→ Exercise inputs

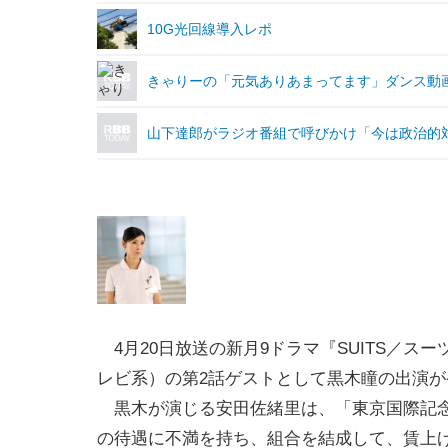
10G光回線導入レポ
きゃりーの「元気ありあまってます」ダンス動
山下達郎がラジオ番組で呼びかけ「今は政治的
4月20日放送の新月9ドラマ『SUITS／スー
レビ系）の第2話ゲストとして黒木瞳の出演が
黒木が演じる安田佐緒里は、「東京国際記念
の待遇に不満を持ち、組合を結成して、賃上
--
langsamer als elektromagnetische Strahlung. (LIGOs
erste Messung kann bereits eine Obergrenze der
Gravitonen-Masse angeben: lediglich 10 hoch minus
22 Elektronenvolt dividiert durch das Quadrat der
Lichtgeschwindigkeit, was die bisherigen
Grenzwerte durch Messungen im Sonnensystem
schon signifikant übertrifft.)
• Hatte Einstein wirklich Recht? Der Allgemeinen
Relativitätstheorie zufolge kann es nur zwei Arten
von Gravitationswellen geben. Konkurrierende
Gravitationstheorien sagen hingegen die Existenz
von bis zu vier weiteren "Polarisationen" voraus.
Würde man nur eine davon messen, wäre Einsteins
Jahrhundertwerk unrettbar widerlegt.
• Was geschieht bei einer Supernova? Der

→ Directive
Each line above that has the word "kann" should be copied.

→ Exercise solution
erste Messung kann bereits eine Obergrenze der
Relativitätstheorie zufolge kann es nur zwei Arten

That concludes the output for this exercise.